SOMBRA

            Adentrei
a casa vazia e a minha espera estavam lembranças há muito adormecidas. No ar um
tremeluzir de saudades, no vaso flores murchas e retorcidas. Na parede um
retrato sorrindo em um casamento feliz. Na sala sofás velhos sobrecarregados de
segredos sussurrados ao pé do ouvido. Muitos risos abafados esquecidos no
corredor. O latido dos cães no quintal, um gato dormindo no abandono da
cozinha.
          Abracei o ar e dancei. Rodopiando ao som de
música antiga vi-me novamente menina. Uma criança banguela, com a mão na boca,
tentando esconder o primeiro dente que se foi. A mocinha tímida contou seu
sonho ao vento e a realidade chegou e tinha um nome. Um nome mil vezes escrito
em folhas de cadernos, páginas de livros, na areia do chão. O nome do homem que
foi o meu único amor.
         Pela manhã casei e a tarde enviuvei. Com
dois filhos o fardo pesou, mas jamais reclamei, pois essa foi à parte mais doce
com que a vida me presenteou. Minha filha formou-se professora, o meu menino
mimado uma bala perdida o achou. Como doeu! Meu mundo envelheceu. Perdi o riso,
o cabelo branqueou e nunca, nunca me recuperei. A dor foi tão profunda que
deitou raízes, se multiplicou em sombras e lágrimas que levaram meu gosto de
viver.
         Minha menina casou-se com um pastor e
foi pastorear no fim do mundo, num lugar imundo onde o pecado mandava e
desmandava. O pastor se perdeu, o demônio venceu, minha filha apanhava do
marido drogado. Adoeceu, quase endoidou, dava aula à favelados num lugar que
desconheço. Meu neto me escreveu, por isso eu sabia o quanto ela sofria, mas o
que fazer se ela casou por amor com o pastor.
         Quando a Morte me chegou estava sentada
naquele sofá. Deu-me a mão, me abraçou, afagou meus cabelos brancos, eu estava
tão cansada!Meu velho corpo cedeu e a minha alma saiu correndo feito criança e
se escondeu no porão.

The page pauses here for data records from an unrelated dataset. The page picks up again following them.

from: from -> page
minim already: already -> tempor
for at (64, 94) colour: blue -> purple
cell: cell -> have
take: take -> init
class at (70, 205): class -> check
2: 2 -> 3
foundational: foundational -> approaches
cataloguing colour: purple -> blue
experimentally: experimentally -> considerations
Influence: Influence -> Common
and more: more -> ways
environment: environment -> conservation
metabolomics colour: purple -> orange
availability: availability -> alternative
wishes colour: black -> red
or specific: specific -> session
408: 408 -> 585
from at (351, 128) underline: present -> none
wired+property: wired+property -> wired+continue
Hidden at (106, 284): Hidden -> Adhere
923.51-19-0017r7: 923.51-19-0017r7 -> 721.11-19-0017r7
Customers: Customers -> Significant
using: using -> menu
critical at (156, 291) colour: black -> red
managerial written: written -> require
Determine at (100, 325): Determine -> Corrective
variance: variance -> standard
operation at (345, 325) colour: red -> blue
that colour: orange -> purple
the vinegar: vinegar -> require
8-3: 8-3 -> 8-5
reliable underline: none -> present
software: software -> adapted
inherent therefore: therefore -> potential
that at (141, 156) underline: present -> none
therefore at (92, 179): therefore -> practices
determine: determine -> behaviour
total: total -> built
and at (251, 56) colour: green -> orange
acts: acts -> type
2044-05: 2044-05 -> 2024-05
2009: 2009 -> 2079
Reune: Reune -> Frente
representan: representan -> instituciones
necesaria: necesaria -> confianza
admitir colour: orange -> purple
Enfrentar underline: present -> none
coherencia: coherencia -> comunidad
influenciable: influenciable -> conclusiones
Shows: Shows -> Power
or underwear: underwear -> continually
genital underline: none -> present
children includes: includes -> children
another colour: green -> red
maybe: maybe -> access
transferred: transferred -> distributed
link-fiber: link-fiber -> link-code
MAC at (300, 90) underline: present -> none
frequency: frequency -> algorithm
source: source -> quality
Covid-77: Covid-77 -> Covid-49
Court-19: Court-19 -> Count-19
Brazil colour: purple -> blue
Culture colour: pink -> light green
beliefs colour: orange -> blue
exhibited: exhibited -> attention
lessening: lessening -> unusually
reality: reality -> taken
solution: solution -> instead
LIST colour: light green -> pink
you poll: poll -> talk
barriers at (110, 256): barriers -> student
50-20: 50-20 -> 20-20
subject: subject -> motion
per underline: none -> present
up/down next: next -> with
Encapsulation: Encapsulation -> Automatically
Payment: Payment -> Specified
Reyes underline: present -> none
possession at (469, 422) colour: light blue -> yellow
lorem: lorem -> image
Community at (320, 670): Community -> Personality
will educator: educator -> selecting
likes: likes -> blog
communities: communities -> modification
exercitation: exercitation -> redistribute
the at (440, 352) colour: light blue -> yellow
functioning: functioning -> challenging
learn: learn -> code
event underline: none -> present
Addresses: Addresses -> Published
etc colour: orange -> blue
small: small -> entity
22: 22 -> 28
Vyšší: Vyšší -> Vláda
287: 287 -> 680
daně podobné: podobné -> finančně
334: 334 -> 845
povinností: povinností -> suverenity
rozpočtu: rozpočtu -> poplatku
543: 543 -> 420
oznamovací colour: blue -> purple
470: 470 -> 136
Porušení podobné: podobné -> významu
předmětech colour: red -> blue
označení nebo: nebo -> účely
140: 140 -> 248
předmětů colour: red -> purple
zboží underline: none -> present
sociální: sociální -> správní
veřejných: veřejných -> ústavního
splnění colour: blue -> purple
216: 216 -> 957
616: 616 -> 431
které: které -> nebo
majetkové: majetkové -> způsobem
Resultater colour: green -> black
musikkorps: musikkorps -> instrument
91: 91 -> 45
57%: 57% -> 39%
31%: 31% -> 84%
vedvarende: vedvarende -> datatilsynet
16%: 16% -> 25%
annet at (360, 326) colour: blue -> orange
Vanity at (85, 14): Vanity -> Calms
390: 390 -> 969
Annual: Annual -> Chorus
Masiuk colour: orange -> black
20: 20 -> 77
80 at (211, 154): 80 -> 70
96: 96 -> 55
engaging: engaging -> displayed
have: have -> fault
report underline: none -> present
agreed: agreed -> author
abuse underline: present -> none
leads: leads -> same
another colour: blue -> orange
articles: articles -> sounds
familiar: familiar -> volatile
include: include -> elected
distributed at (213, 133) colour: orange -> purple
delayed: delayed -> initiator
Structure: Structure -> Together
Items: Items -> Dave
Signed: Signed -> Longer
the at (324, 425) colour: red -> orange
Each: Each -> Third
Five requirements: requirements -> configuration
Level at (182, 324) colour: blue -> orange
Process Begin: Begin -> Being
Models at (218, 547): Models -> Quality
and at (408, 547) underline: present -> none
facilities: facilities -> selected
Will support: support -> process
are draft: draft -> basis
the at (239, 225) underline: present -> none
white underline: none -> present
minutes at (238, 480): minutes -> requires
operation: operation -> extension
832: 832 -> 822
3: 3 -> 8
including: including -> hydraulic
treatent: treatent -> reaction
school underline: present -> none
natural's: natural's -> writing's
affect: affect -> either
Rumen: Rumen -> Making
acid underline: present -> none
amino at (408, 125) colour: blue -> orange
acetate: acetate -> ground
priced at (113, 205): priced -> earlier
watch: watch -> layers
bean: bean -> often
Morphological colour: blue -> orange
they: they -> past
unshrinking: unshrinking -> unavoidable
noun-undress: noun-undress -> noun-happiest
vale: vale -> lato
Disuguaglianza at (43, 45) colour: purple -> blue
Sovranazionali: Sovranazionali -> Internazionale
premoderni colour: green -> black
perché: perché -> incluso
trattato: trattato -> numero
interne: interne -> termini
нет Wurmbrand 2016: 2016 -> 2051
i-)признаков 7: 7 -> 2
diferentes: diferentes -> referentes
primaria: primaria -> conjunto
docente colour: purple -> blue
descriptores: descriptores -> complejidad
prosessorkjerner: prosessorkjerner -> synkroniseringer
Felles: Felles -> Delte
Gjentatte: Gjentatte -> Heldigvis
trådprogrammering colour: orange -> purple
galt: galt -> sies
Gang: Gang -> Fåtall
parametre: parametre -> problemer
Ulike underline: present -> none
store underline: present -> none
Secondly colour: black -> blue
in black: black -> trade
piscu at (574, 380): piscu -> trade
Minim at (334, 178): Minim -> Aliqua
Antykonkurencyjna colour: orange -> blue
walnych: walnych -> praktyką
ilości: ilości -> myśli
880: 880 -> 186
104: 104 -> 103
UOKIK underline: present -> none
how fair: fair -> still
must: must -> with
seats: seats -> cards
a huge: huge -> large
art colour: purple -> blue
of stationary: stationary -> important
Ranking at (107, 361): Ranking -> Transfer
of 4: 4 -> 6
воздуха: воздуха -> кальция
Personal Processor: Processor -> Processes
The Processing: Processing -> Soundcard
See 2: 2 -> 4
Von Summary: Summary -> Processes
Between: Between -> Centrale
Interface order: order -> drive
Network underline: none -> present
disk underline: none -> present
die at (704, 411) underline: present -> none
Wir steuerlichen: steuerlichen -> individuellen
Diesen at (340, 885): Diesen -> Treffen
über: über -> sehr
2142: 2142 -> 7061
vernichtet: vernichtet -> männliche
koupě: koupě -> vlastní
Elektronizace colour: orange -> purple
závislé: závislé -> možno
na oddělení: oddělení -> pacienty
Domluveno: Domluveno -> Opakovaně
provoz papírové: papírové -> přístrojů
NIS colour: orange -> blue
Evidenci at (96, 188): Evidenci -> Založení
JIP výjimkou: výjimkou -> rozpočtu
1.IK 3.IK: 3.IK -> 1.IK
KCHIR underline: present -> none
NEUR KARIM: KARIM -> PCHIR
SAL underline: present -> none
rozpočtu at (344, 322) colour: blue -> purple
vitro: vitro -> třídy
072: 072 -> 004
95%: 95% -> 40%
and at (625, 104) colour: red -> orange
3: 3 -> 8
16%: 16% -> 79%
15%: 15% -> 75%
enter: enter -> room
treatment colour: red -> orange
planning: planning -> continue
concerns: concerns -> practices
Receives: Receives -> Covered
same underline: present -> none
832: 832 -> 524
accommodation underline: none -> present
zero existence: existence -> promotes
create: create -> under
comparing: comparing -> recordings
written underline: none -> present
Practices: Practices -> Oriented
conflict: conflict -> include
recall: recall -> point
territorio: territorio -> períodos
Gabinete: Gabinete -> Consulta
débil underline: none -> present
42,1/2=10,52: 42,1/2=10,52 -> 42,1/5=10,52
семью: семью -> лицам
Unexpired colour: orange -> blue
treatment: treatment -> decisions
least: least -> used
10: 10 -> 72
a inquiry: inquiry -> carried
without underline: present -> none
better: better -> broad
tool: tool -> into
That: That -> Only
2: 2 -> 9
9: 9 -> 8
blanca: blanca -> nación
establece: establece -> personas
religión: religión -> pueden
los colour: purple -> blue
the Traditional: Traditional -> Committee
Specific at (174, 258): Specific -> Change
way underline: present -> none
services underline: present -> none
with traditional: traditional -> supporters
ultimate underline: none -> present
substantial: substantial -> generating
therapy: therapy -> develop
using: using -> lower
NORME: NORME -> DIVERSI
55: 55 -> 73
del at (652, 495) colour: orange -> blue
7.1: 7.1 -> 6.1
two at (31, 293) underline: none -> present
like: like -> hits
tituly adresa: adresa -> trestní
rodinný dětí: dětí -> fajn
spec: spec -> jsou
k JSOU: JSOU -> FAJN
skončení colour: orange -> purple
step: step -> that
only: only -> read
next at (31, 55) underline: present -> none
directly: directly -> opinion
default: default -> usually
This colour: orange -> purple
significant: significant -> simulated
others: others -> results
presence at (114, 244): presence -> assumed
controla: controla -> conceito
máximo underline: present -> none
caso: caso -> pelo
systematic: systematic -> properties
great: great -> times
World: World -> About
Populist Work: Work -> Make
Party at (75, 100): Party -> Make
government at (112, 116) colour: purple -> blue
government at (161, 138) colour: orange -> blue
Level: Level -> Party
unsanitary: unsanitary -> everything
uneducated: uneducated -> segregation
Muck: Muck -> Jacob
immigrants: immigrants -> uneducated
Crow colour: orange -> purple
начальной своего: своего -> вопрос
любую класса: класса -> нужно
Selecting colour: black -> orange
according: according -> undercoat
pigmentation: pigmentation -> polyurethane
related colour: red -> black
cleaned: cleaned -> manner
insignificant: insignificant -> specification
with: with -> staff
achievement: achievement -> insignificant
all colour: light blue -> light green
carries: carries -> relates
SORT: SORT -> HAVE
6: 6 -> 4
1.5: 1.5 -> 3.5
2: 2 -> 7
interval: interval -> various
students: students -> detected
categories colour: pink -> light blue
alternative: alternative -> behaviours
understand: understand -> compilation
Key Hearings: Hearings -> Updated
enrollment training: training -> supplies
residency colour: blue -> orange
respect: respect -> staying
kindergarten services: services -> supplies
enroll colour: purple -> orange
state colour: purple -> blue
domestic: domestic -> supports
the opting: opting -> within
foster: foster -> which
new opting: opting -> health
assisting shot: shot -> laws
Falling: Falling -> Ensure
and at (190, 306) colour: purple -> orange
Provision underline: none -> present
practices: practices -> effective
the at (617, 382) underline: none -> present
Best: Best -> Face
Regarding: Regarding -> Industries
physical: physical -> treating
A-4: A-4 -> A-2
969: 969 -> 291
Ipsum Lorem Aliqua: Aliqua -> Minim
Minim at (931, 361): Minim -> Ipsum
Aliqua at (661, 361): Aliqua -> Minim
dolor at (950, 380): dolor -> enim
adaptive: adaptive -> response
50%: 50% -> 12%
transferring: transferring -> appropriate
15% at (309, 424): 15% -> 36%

Ela não desistiu! Adulou-me, me consolou, por fim
levou-me, mas o tempo! O tempo passou. Hoje aqui estou nessa casa vazia, casa
que foi minha escola, casa de dor, casa de muito amor.
         Peço desculpas por incomodar com a
minha história! Uma história tão banal. Agora sou apenas uma sombra sem medo,
sou só um pensamento que voltou, sou uma saudade e aquele ali parado junto à
porta é meu Anjo Guardião, o anjo bom que me acompanha. Eu vim mostrar a ele a
casa em que vivi a prisão de onde fugi!